▶ What this task involves
Please copy, word for word, the passage of the forum thread on PTL changes for cpuset mom starting at "I have two comments." and ending at "I am misunderstanding.".

▶ Source text
----------

Design changes for PTL on cpuset mom. (Removal of cpuset skip decorator)

Hi,

I have created design document for PTL changes required for cpuset mom in order to remove use of skip cpuset decorator. Please review and suggest if any changes required.

https://openpbs.atlassian.net/wiki/spaces/PD/pages/2002812929/Design+changes+for+PTL+on+cpuset+mom.+Removal+of+cpuset+skip+decorator

Thanks & Regards,
Vishesh

Hey Vishesh,
I like the change. I’ve hopped we would do this for quite a while.

I have two comments.
I have a doubt. Point 2 says you’ll skip the test if ncpus/mem are higher than their real amounts. Points 3-5 say you’ll ignore changes to ncpus/mem. Maybe I am misunderstanding.

My other comment is about naming of vnodes. I think for the most part tests don’t care what the vnodes are called so your change is fine. They supply a name because it is a mandatory field. There are some tests who need to know what the nodes are named. Maybe we can get around with with having create_vnodes() return a list of vnode names. It currently returns True/False, and returning [list] or [] is still the same if you say if X:

Bhroam

Looks good so far, Vishesh, and in line with what we discussed. For the following, I think you’ll be using the mom short hostname for vnode name:

I propose to make mom hostname as default vnode name rather than using vn or vnode. Make changes to all the tests which use any other vnode name.

----------

▶ Data
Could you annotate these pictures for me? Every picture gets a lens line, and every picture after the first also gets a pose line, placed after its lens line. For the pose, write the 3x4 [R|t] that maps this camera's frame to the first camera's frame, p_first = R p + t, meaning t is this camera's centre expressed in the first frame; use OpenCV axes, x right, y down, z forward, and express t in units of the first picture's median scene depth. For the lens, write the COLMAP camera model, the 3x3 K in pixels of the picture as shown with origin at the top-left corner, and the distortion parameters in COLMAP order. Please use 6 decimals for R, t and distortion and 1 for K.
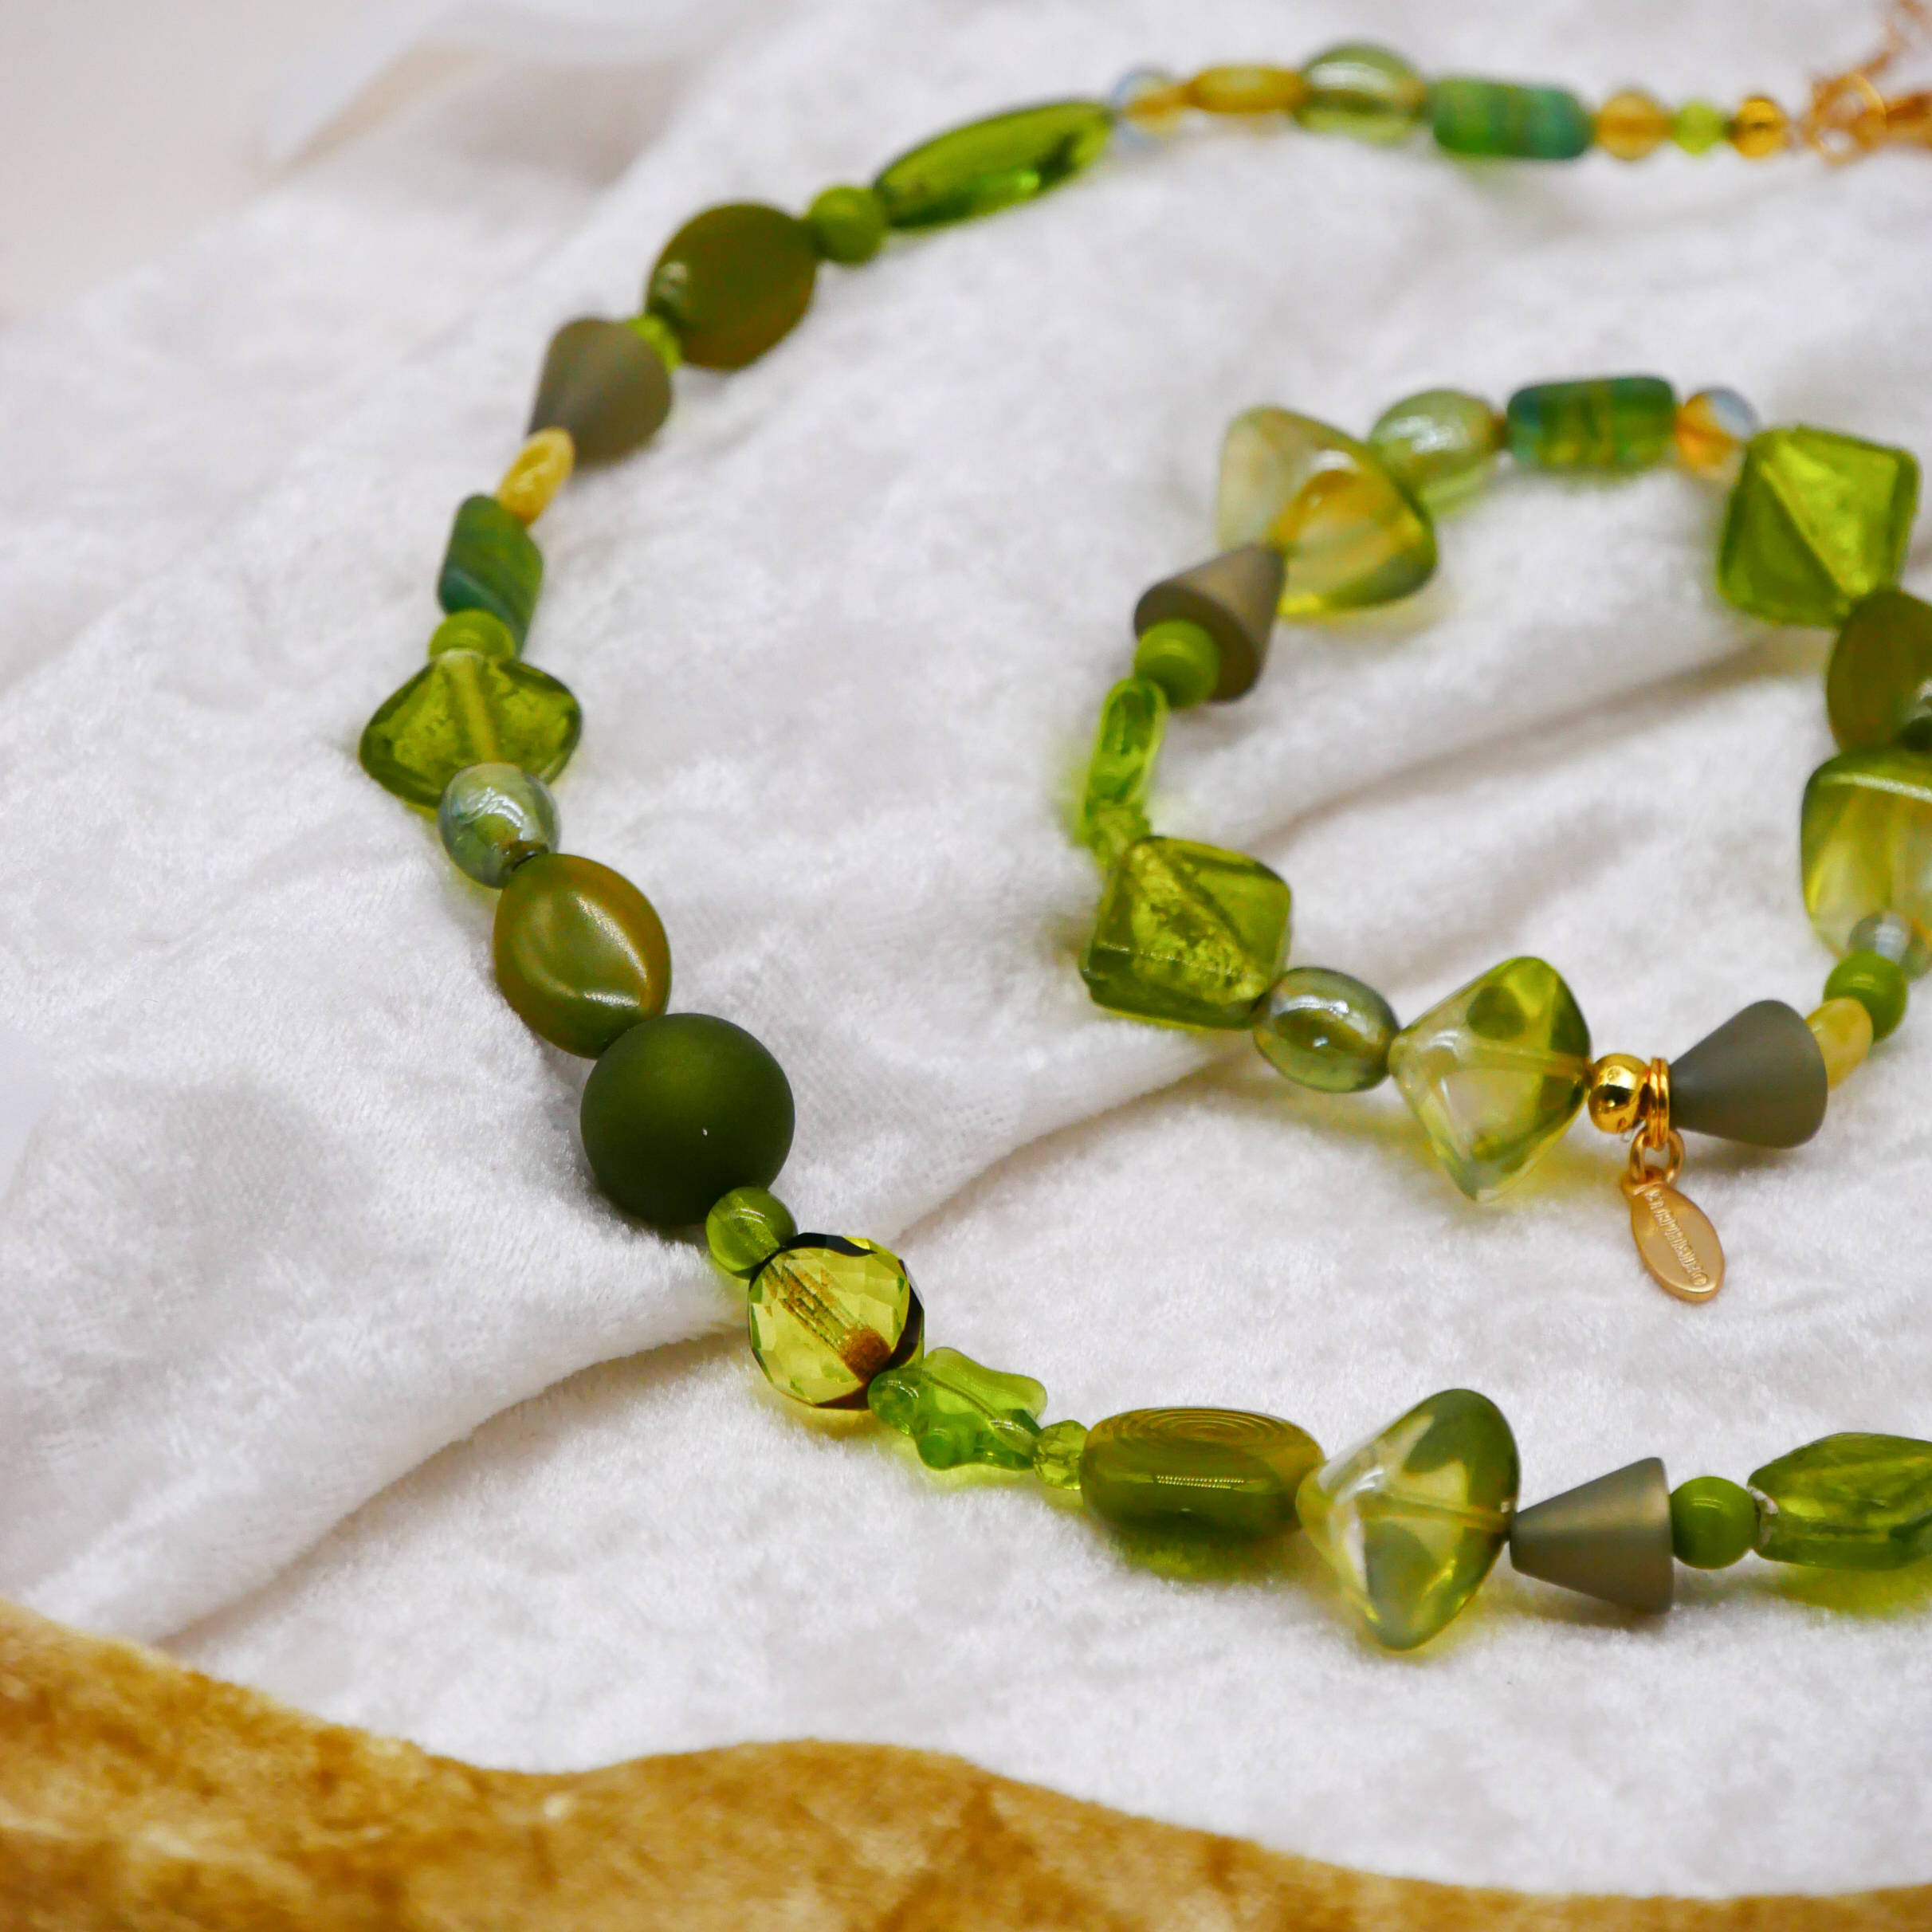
lens RADIAL K [[13833.8, 0, 1092.8], [0, 13833.8, 1013.3], [0, 0, 1]] dist [0.222816, 0.000000]
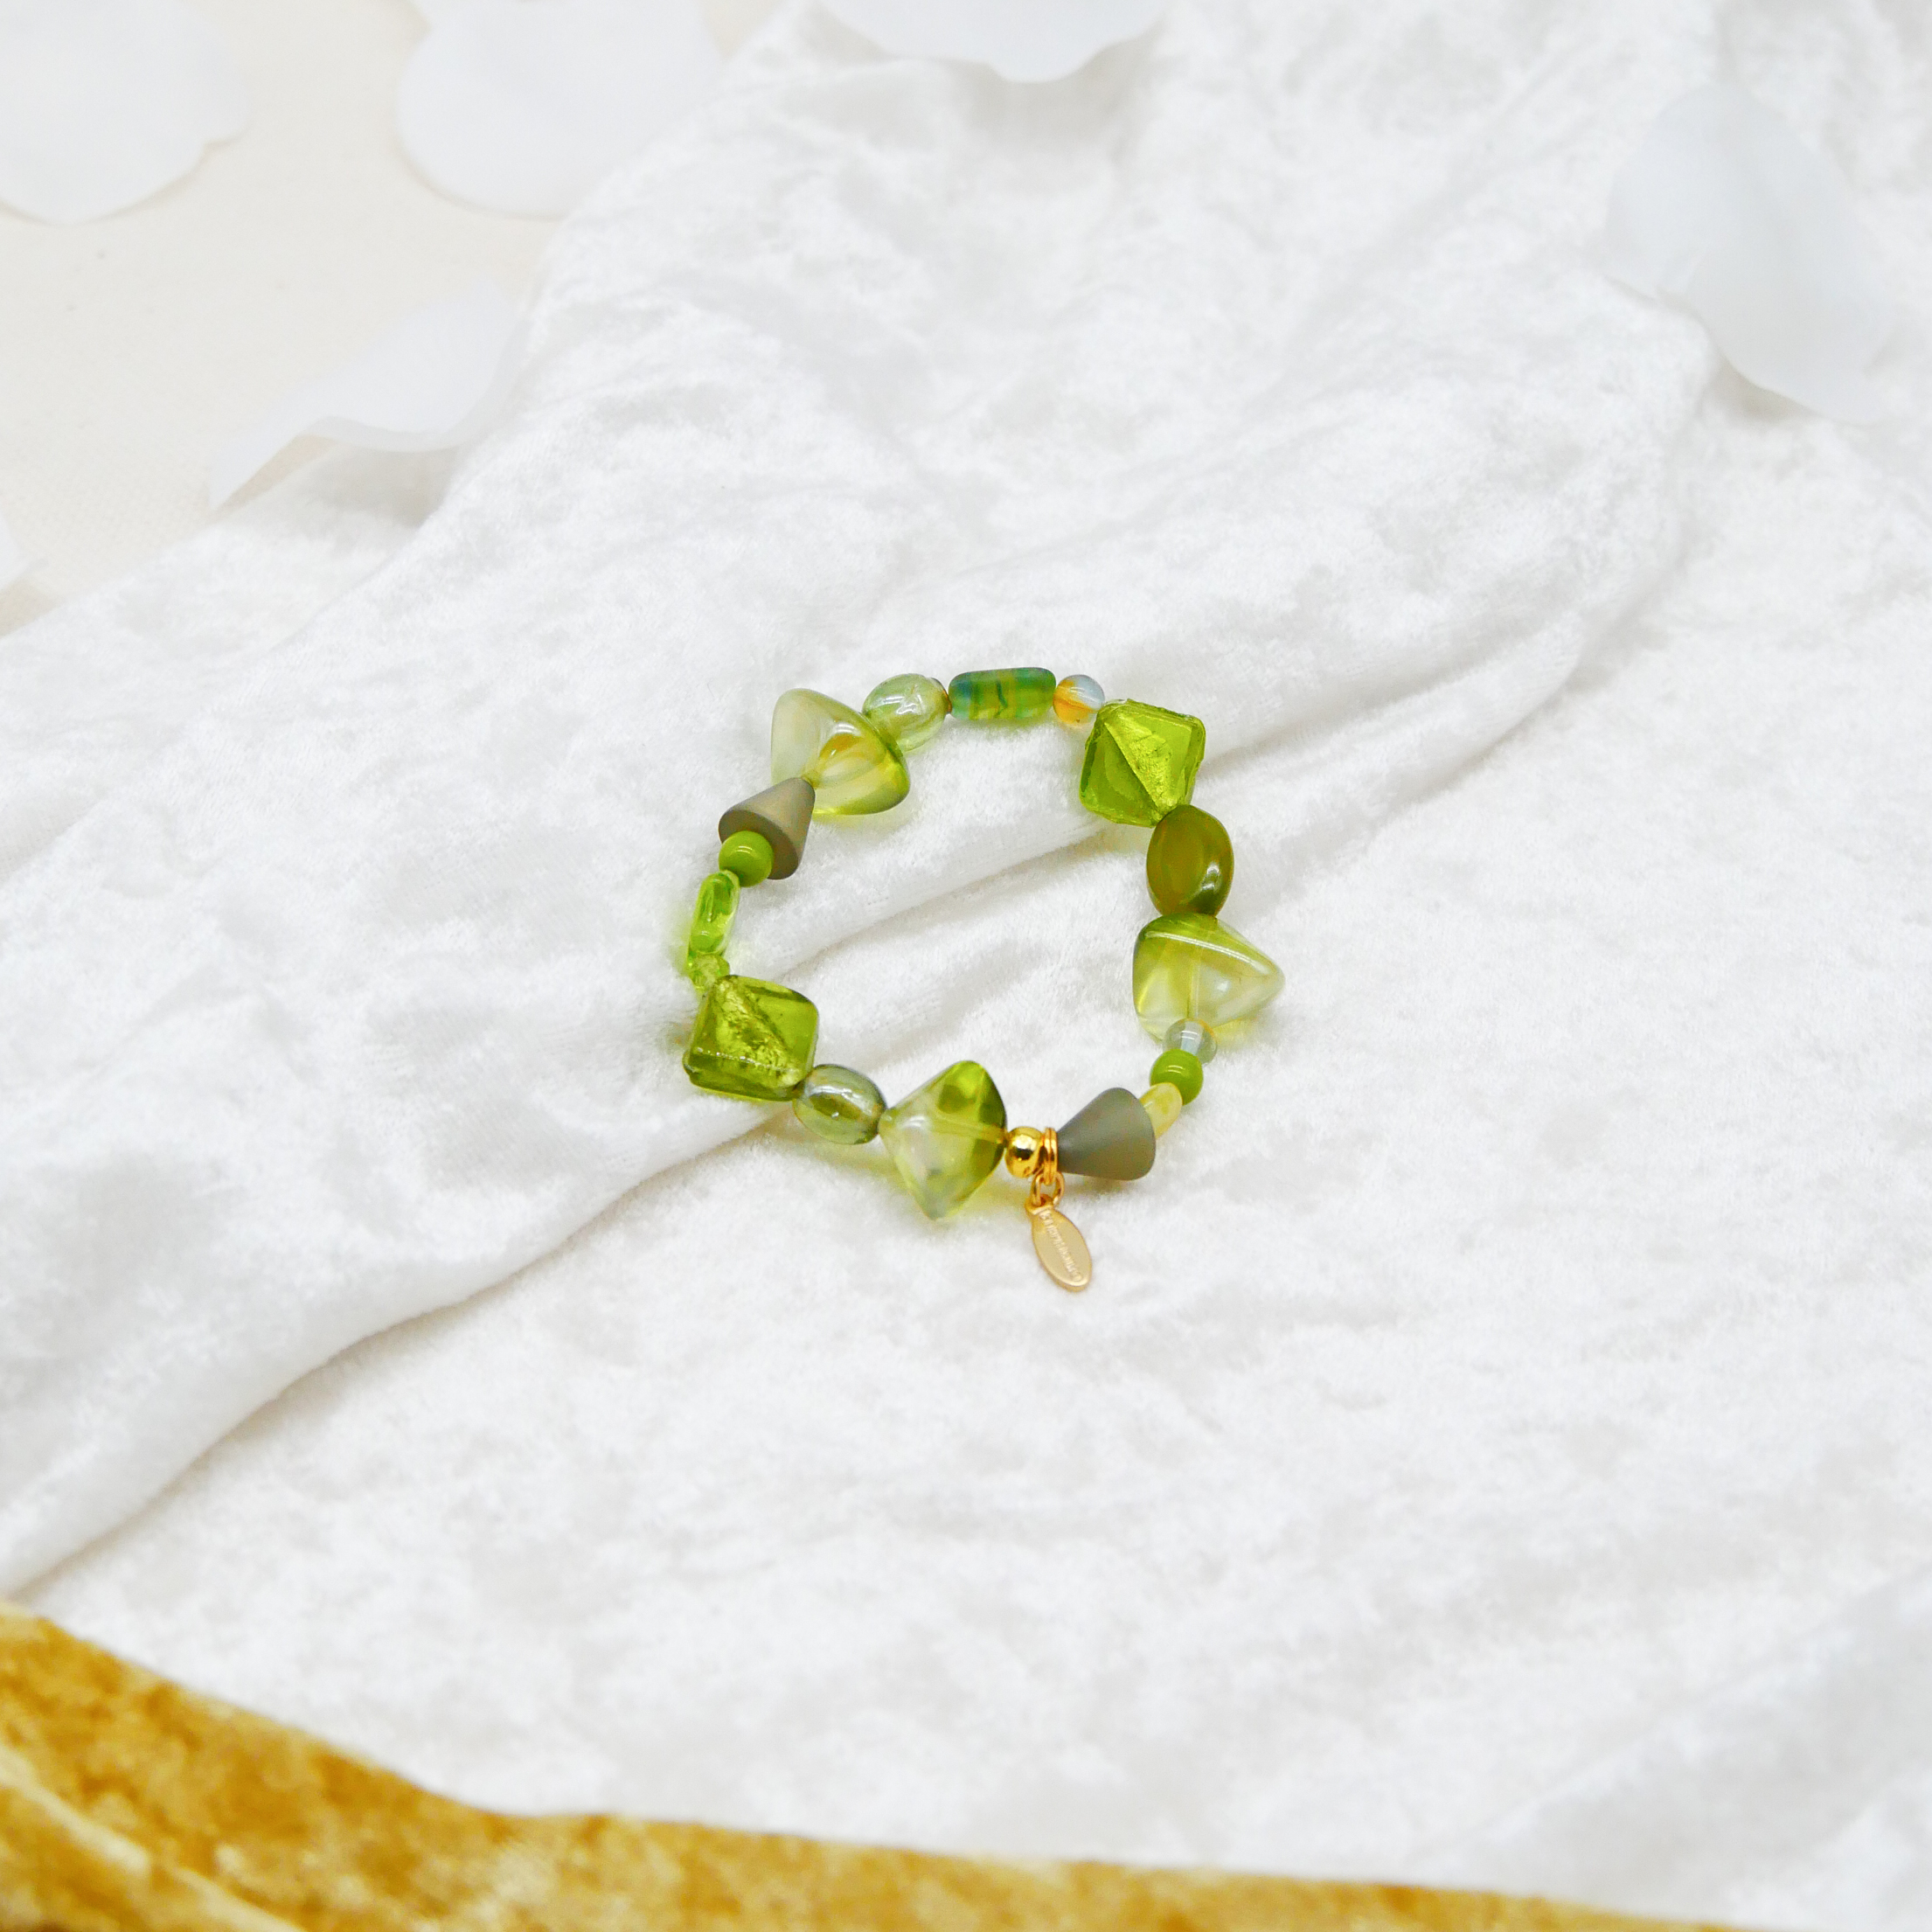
lens RADIAL K [[4829.4, 0, 907.3], [0, 4829.4, 974.9], [0, 0, 1]] dist [0.082811, 0.000000]
pose [[0.999399, 0.002321, 0.034581, 0.005424], [-0.005170, 0.996575, 0.082534, -0.059089], [-0.034271, -0.082663, 0.995988, 0.447628]]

----------

▶ Final answer
I have two comments.
I have a doubt. Point 2 says you’ll skip the test if ncpus/mem are higher than their real amounts. Points 3-5 say you’ll ignore changes to ncpus/mem. Maybe I am misunderstanding.